Start of Block
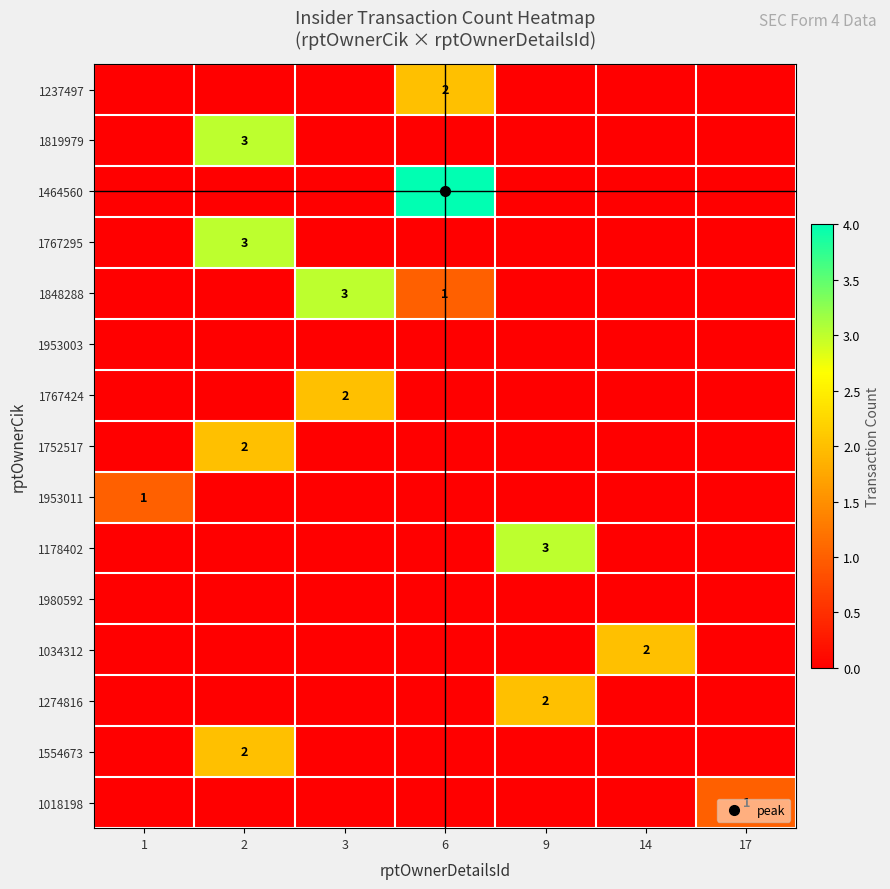

How many positive values does the 1848288 series have?

2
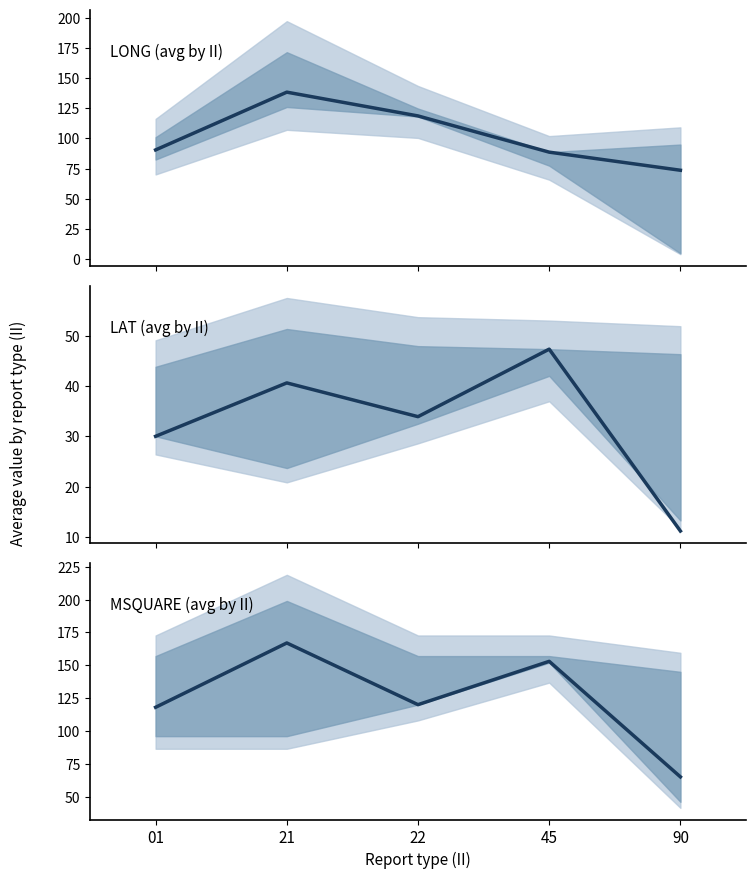

How many interior local valleys does the MSQUARE (avg by II) series have?

1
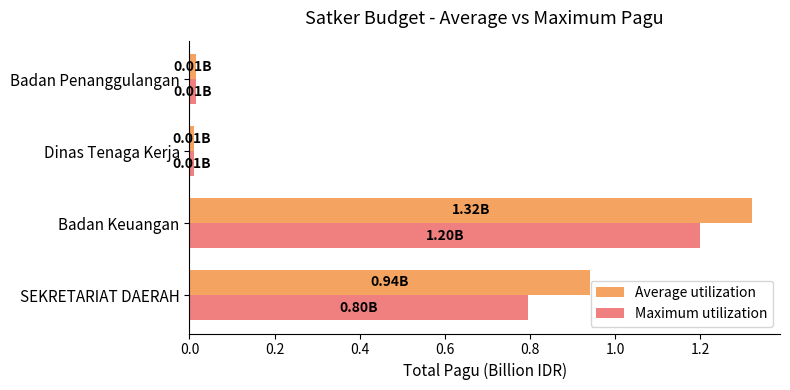

Which series changed the most between Badan Keuangan and Badan Penanggulangan?

Average utilization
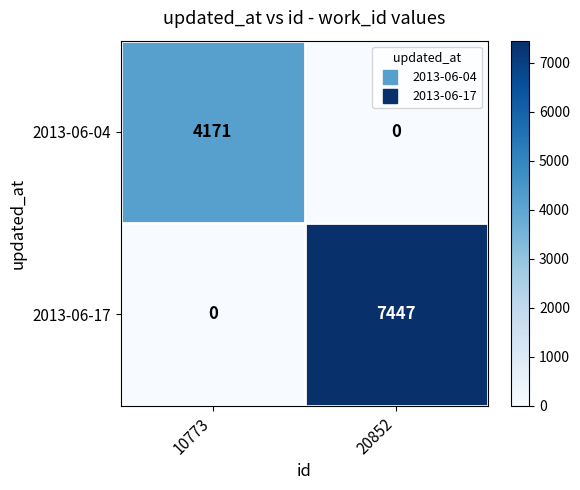

What is the difference between the maximum and minimum values in the 2013-06-17 series?

7447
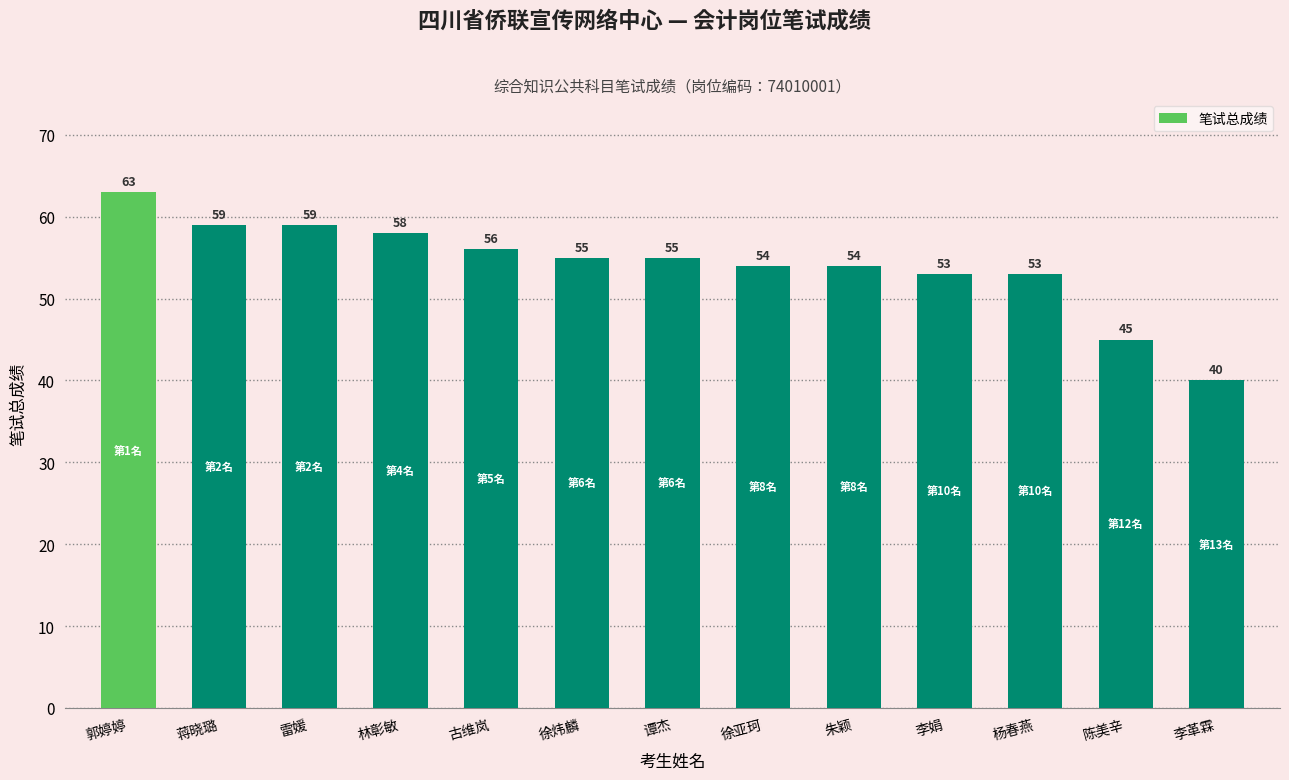

What is the maximum value shown in the chart?

63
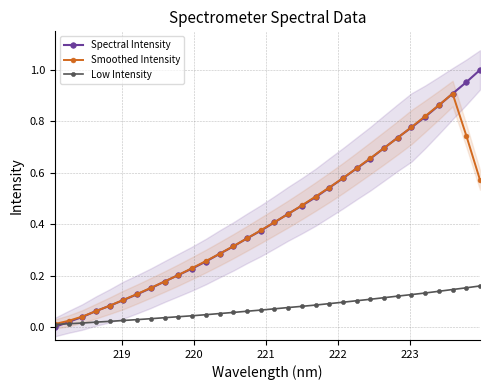

Is this an area chart (filled region under the line)?

No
End of Block
Prompt: Extract every line of the rows above exactly as it appears, omitting the pictures.

Solution:
How many positive values does the 1848288 series have?

2

How many interior local valleys does the MSQUARE (avg by II) series have?

1

Which series changed the most between Badan Keuangan and Badan Penanggulangan?

Average utilization

What is the difference between the maximum and minimum values in the 2013-06-17 series?

7447

What is the maximum value shown in the chart?

63

Is this an area chart (filled region under the line)?

No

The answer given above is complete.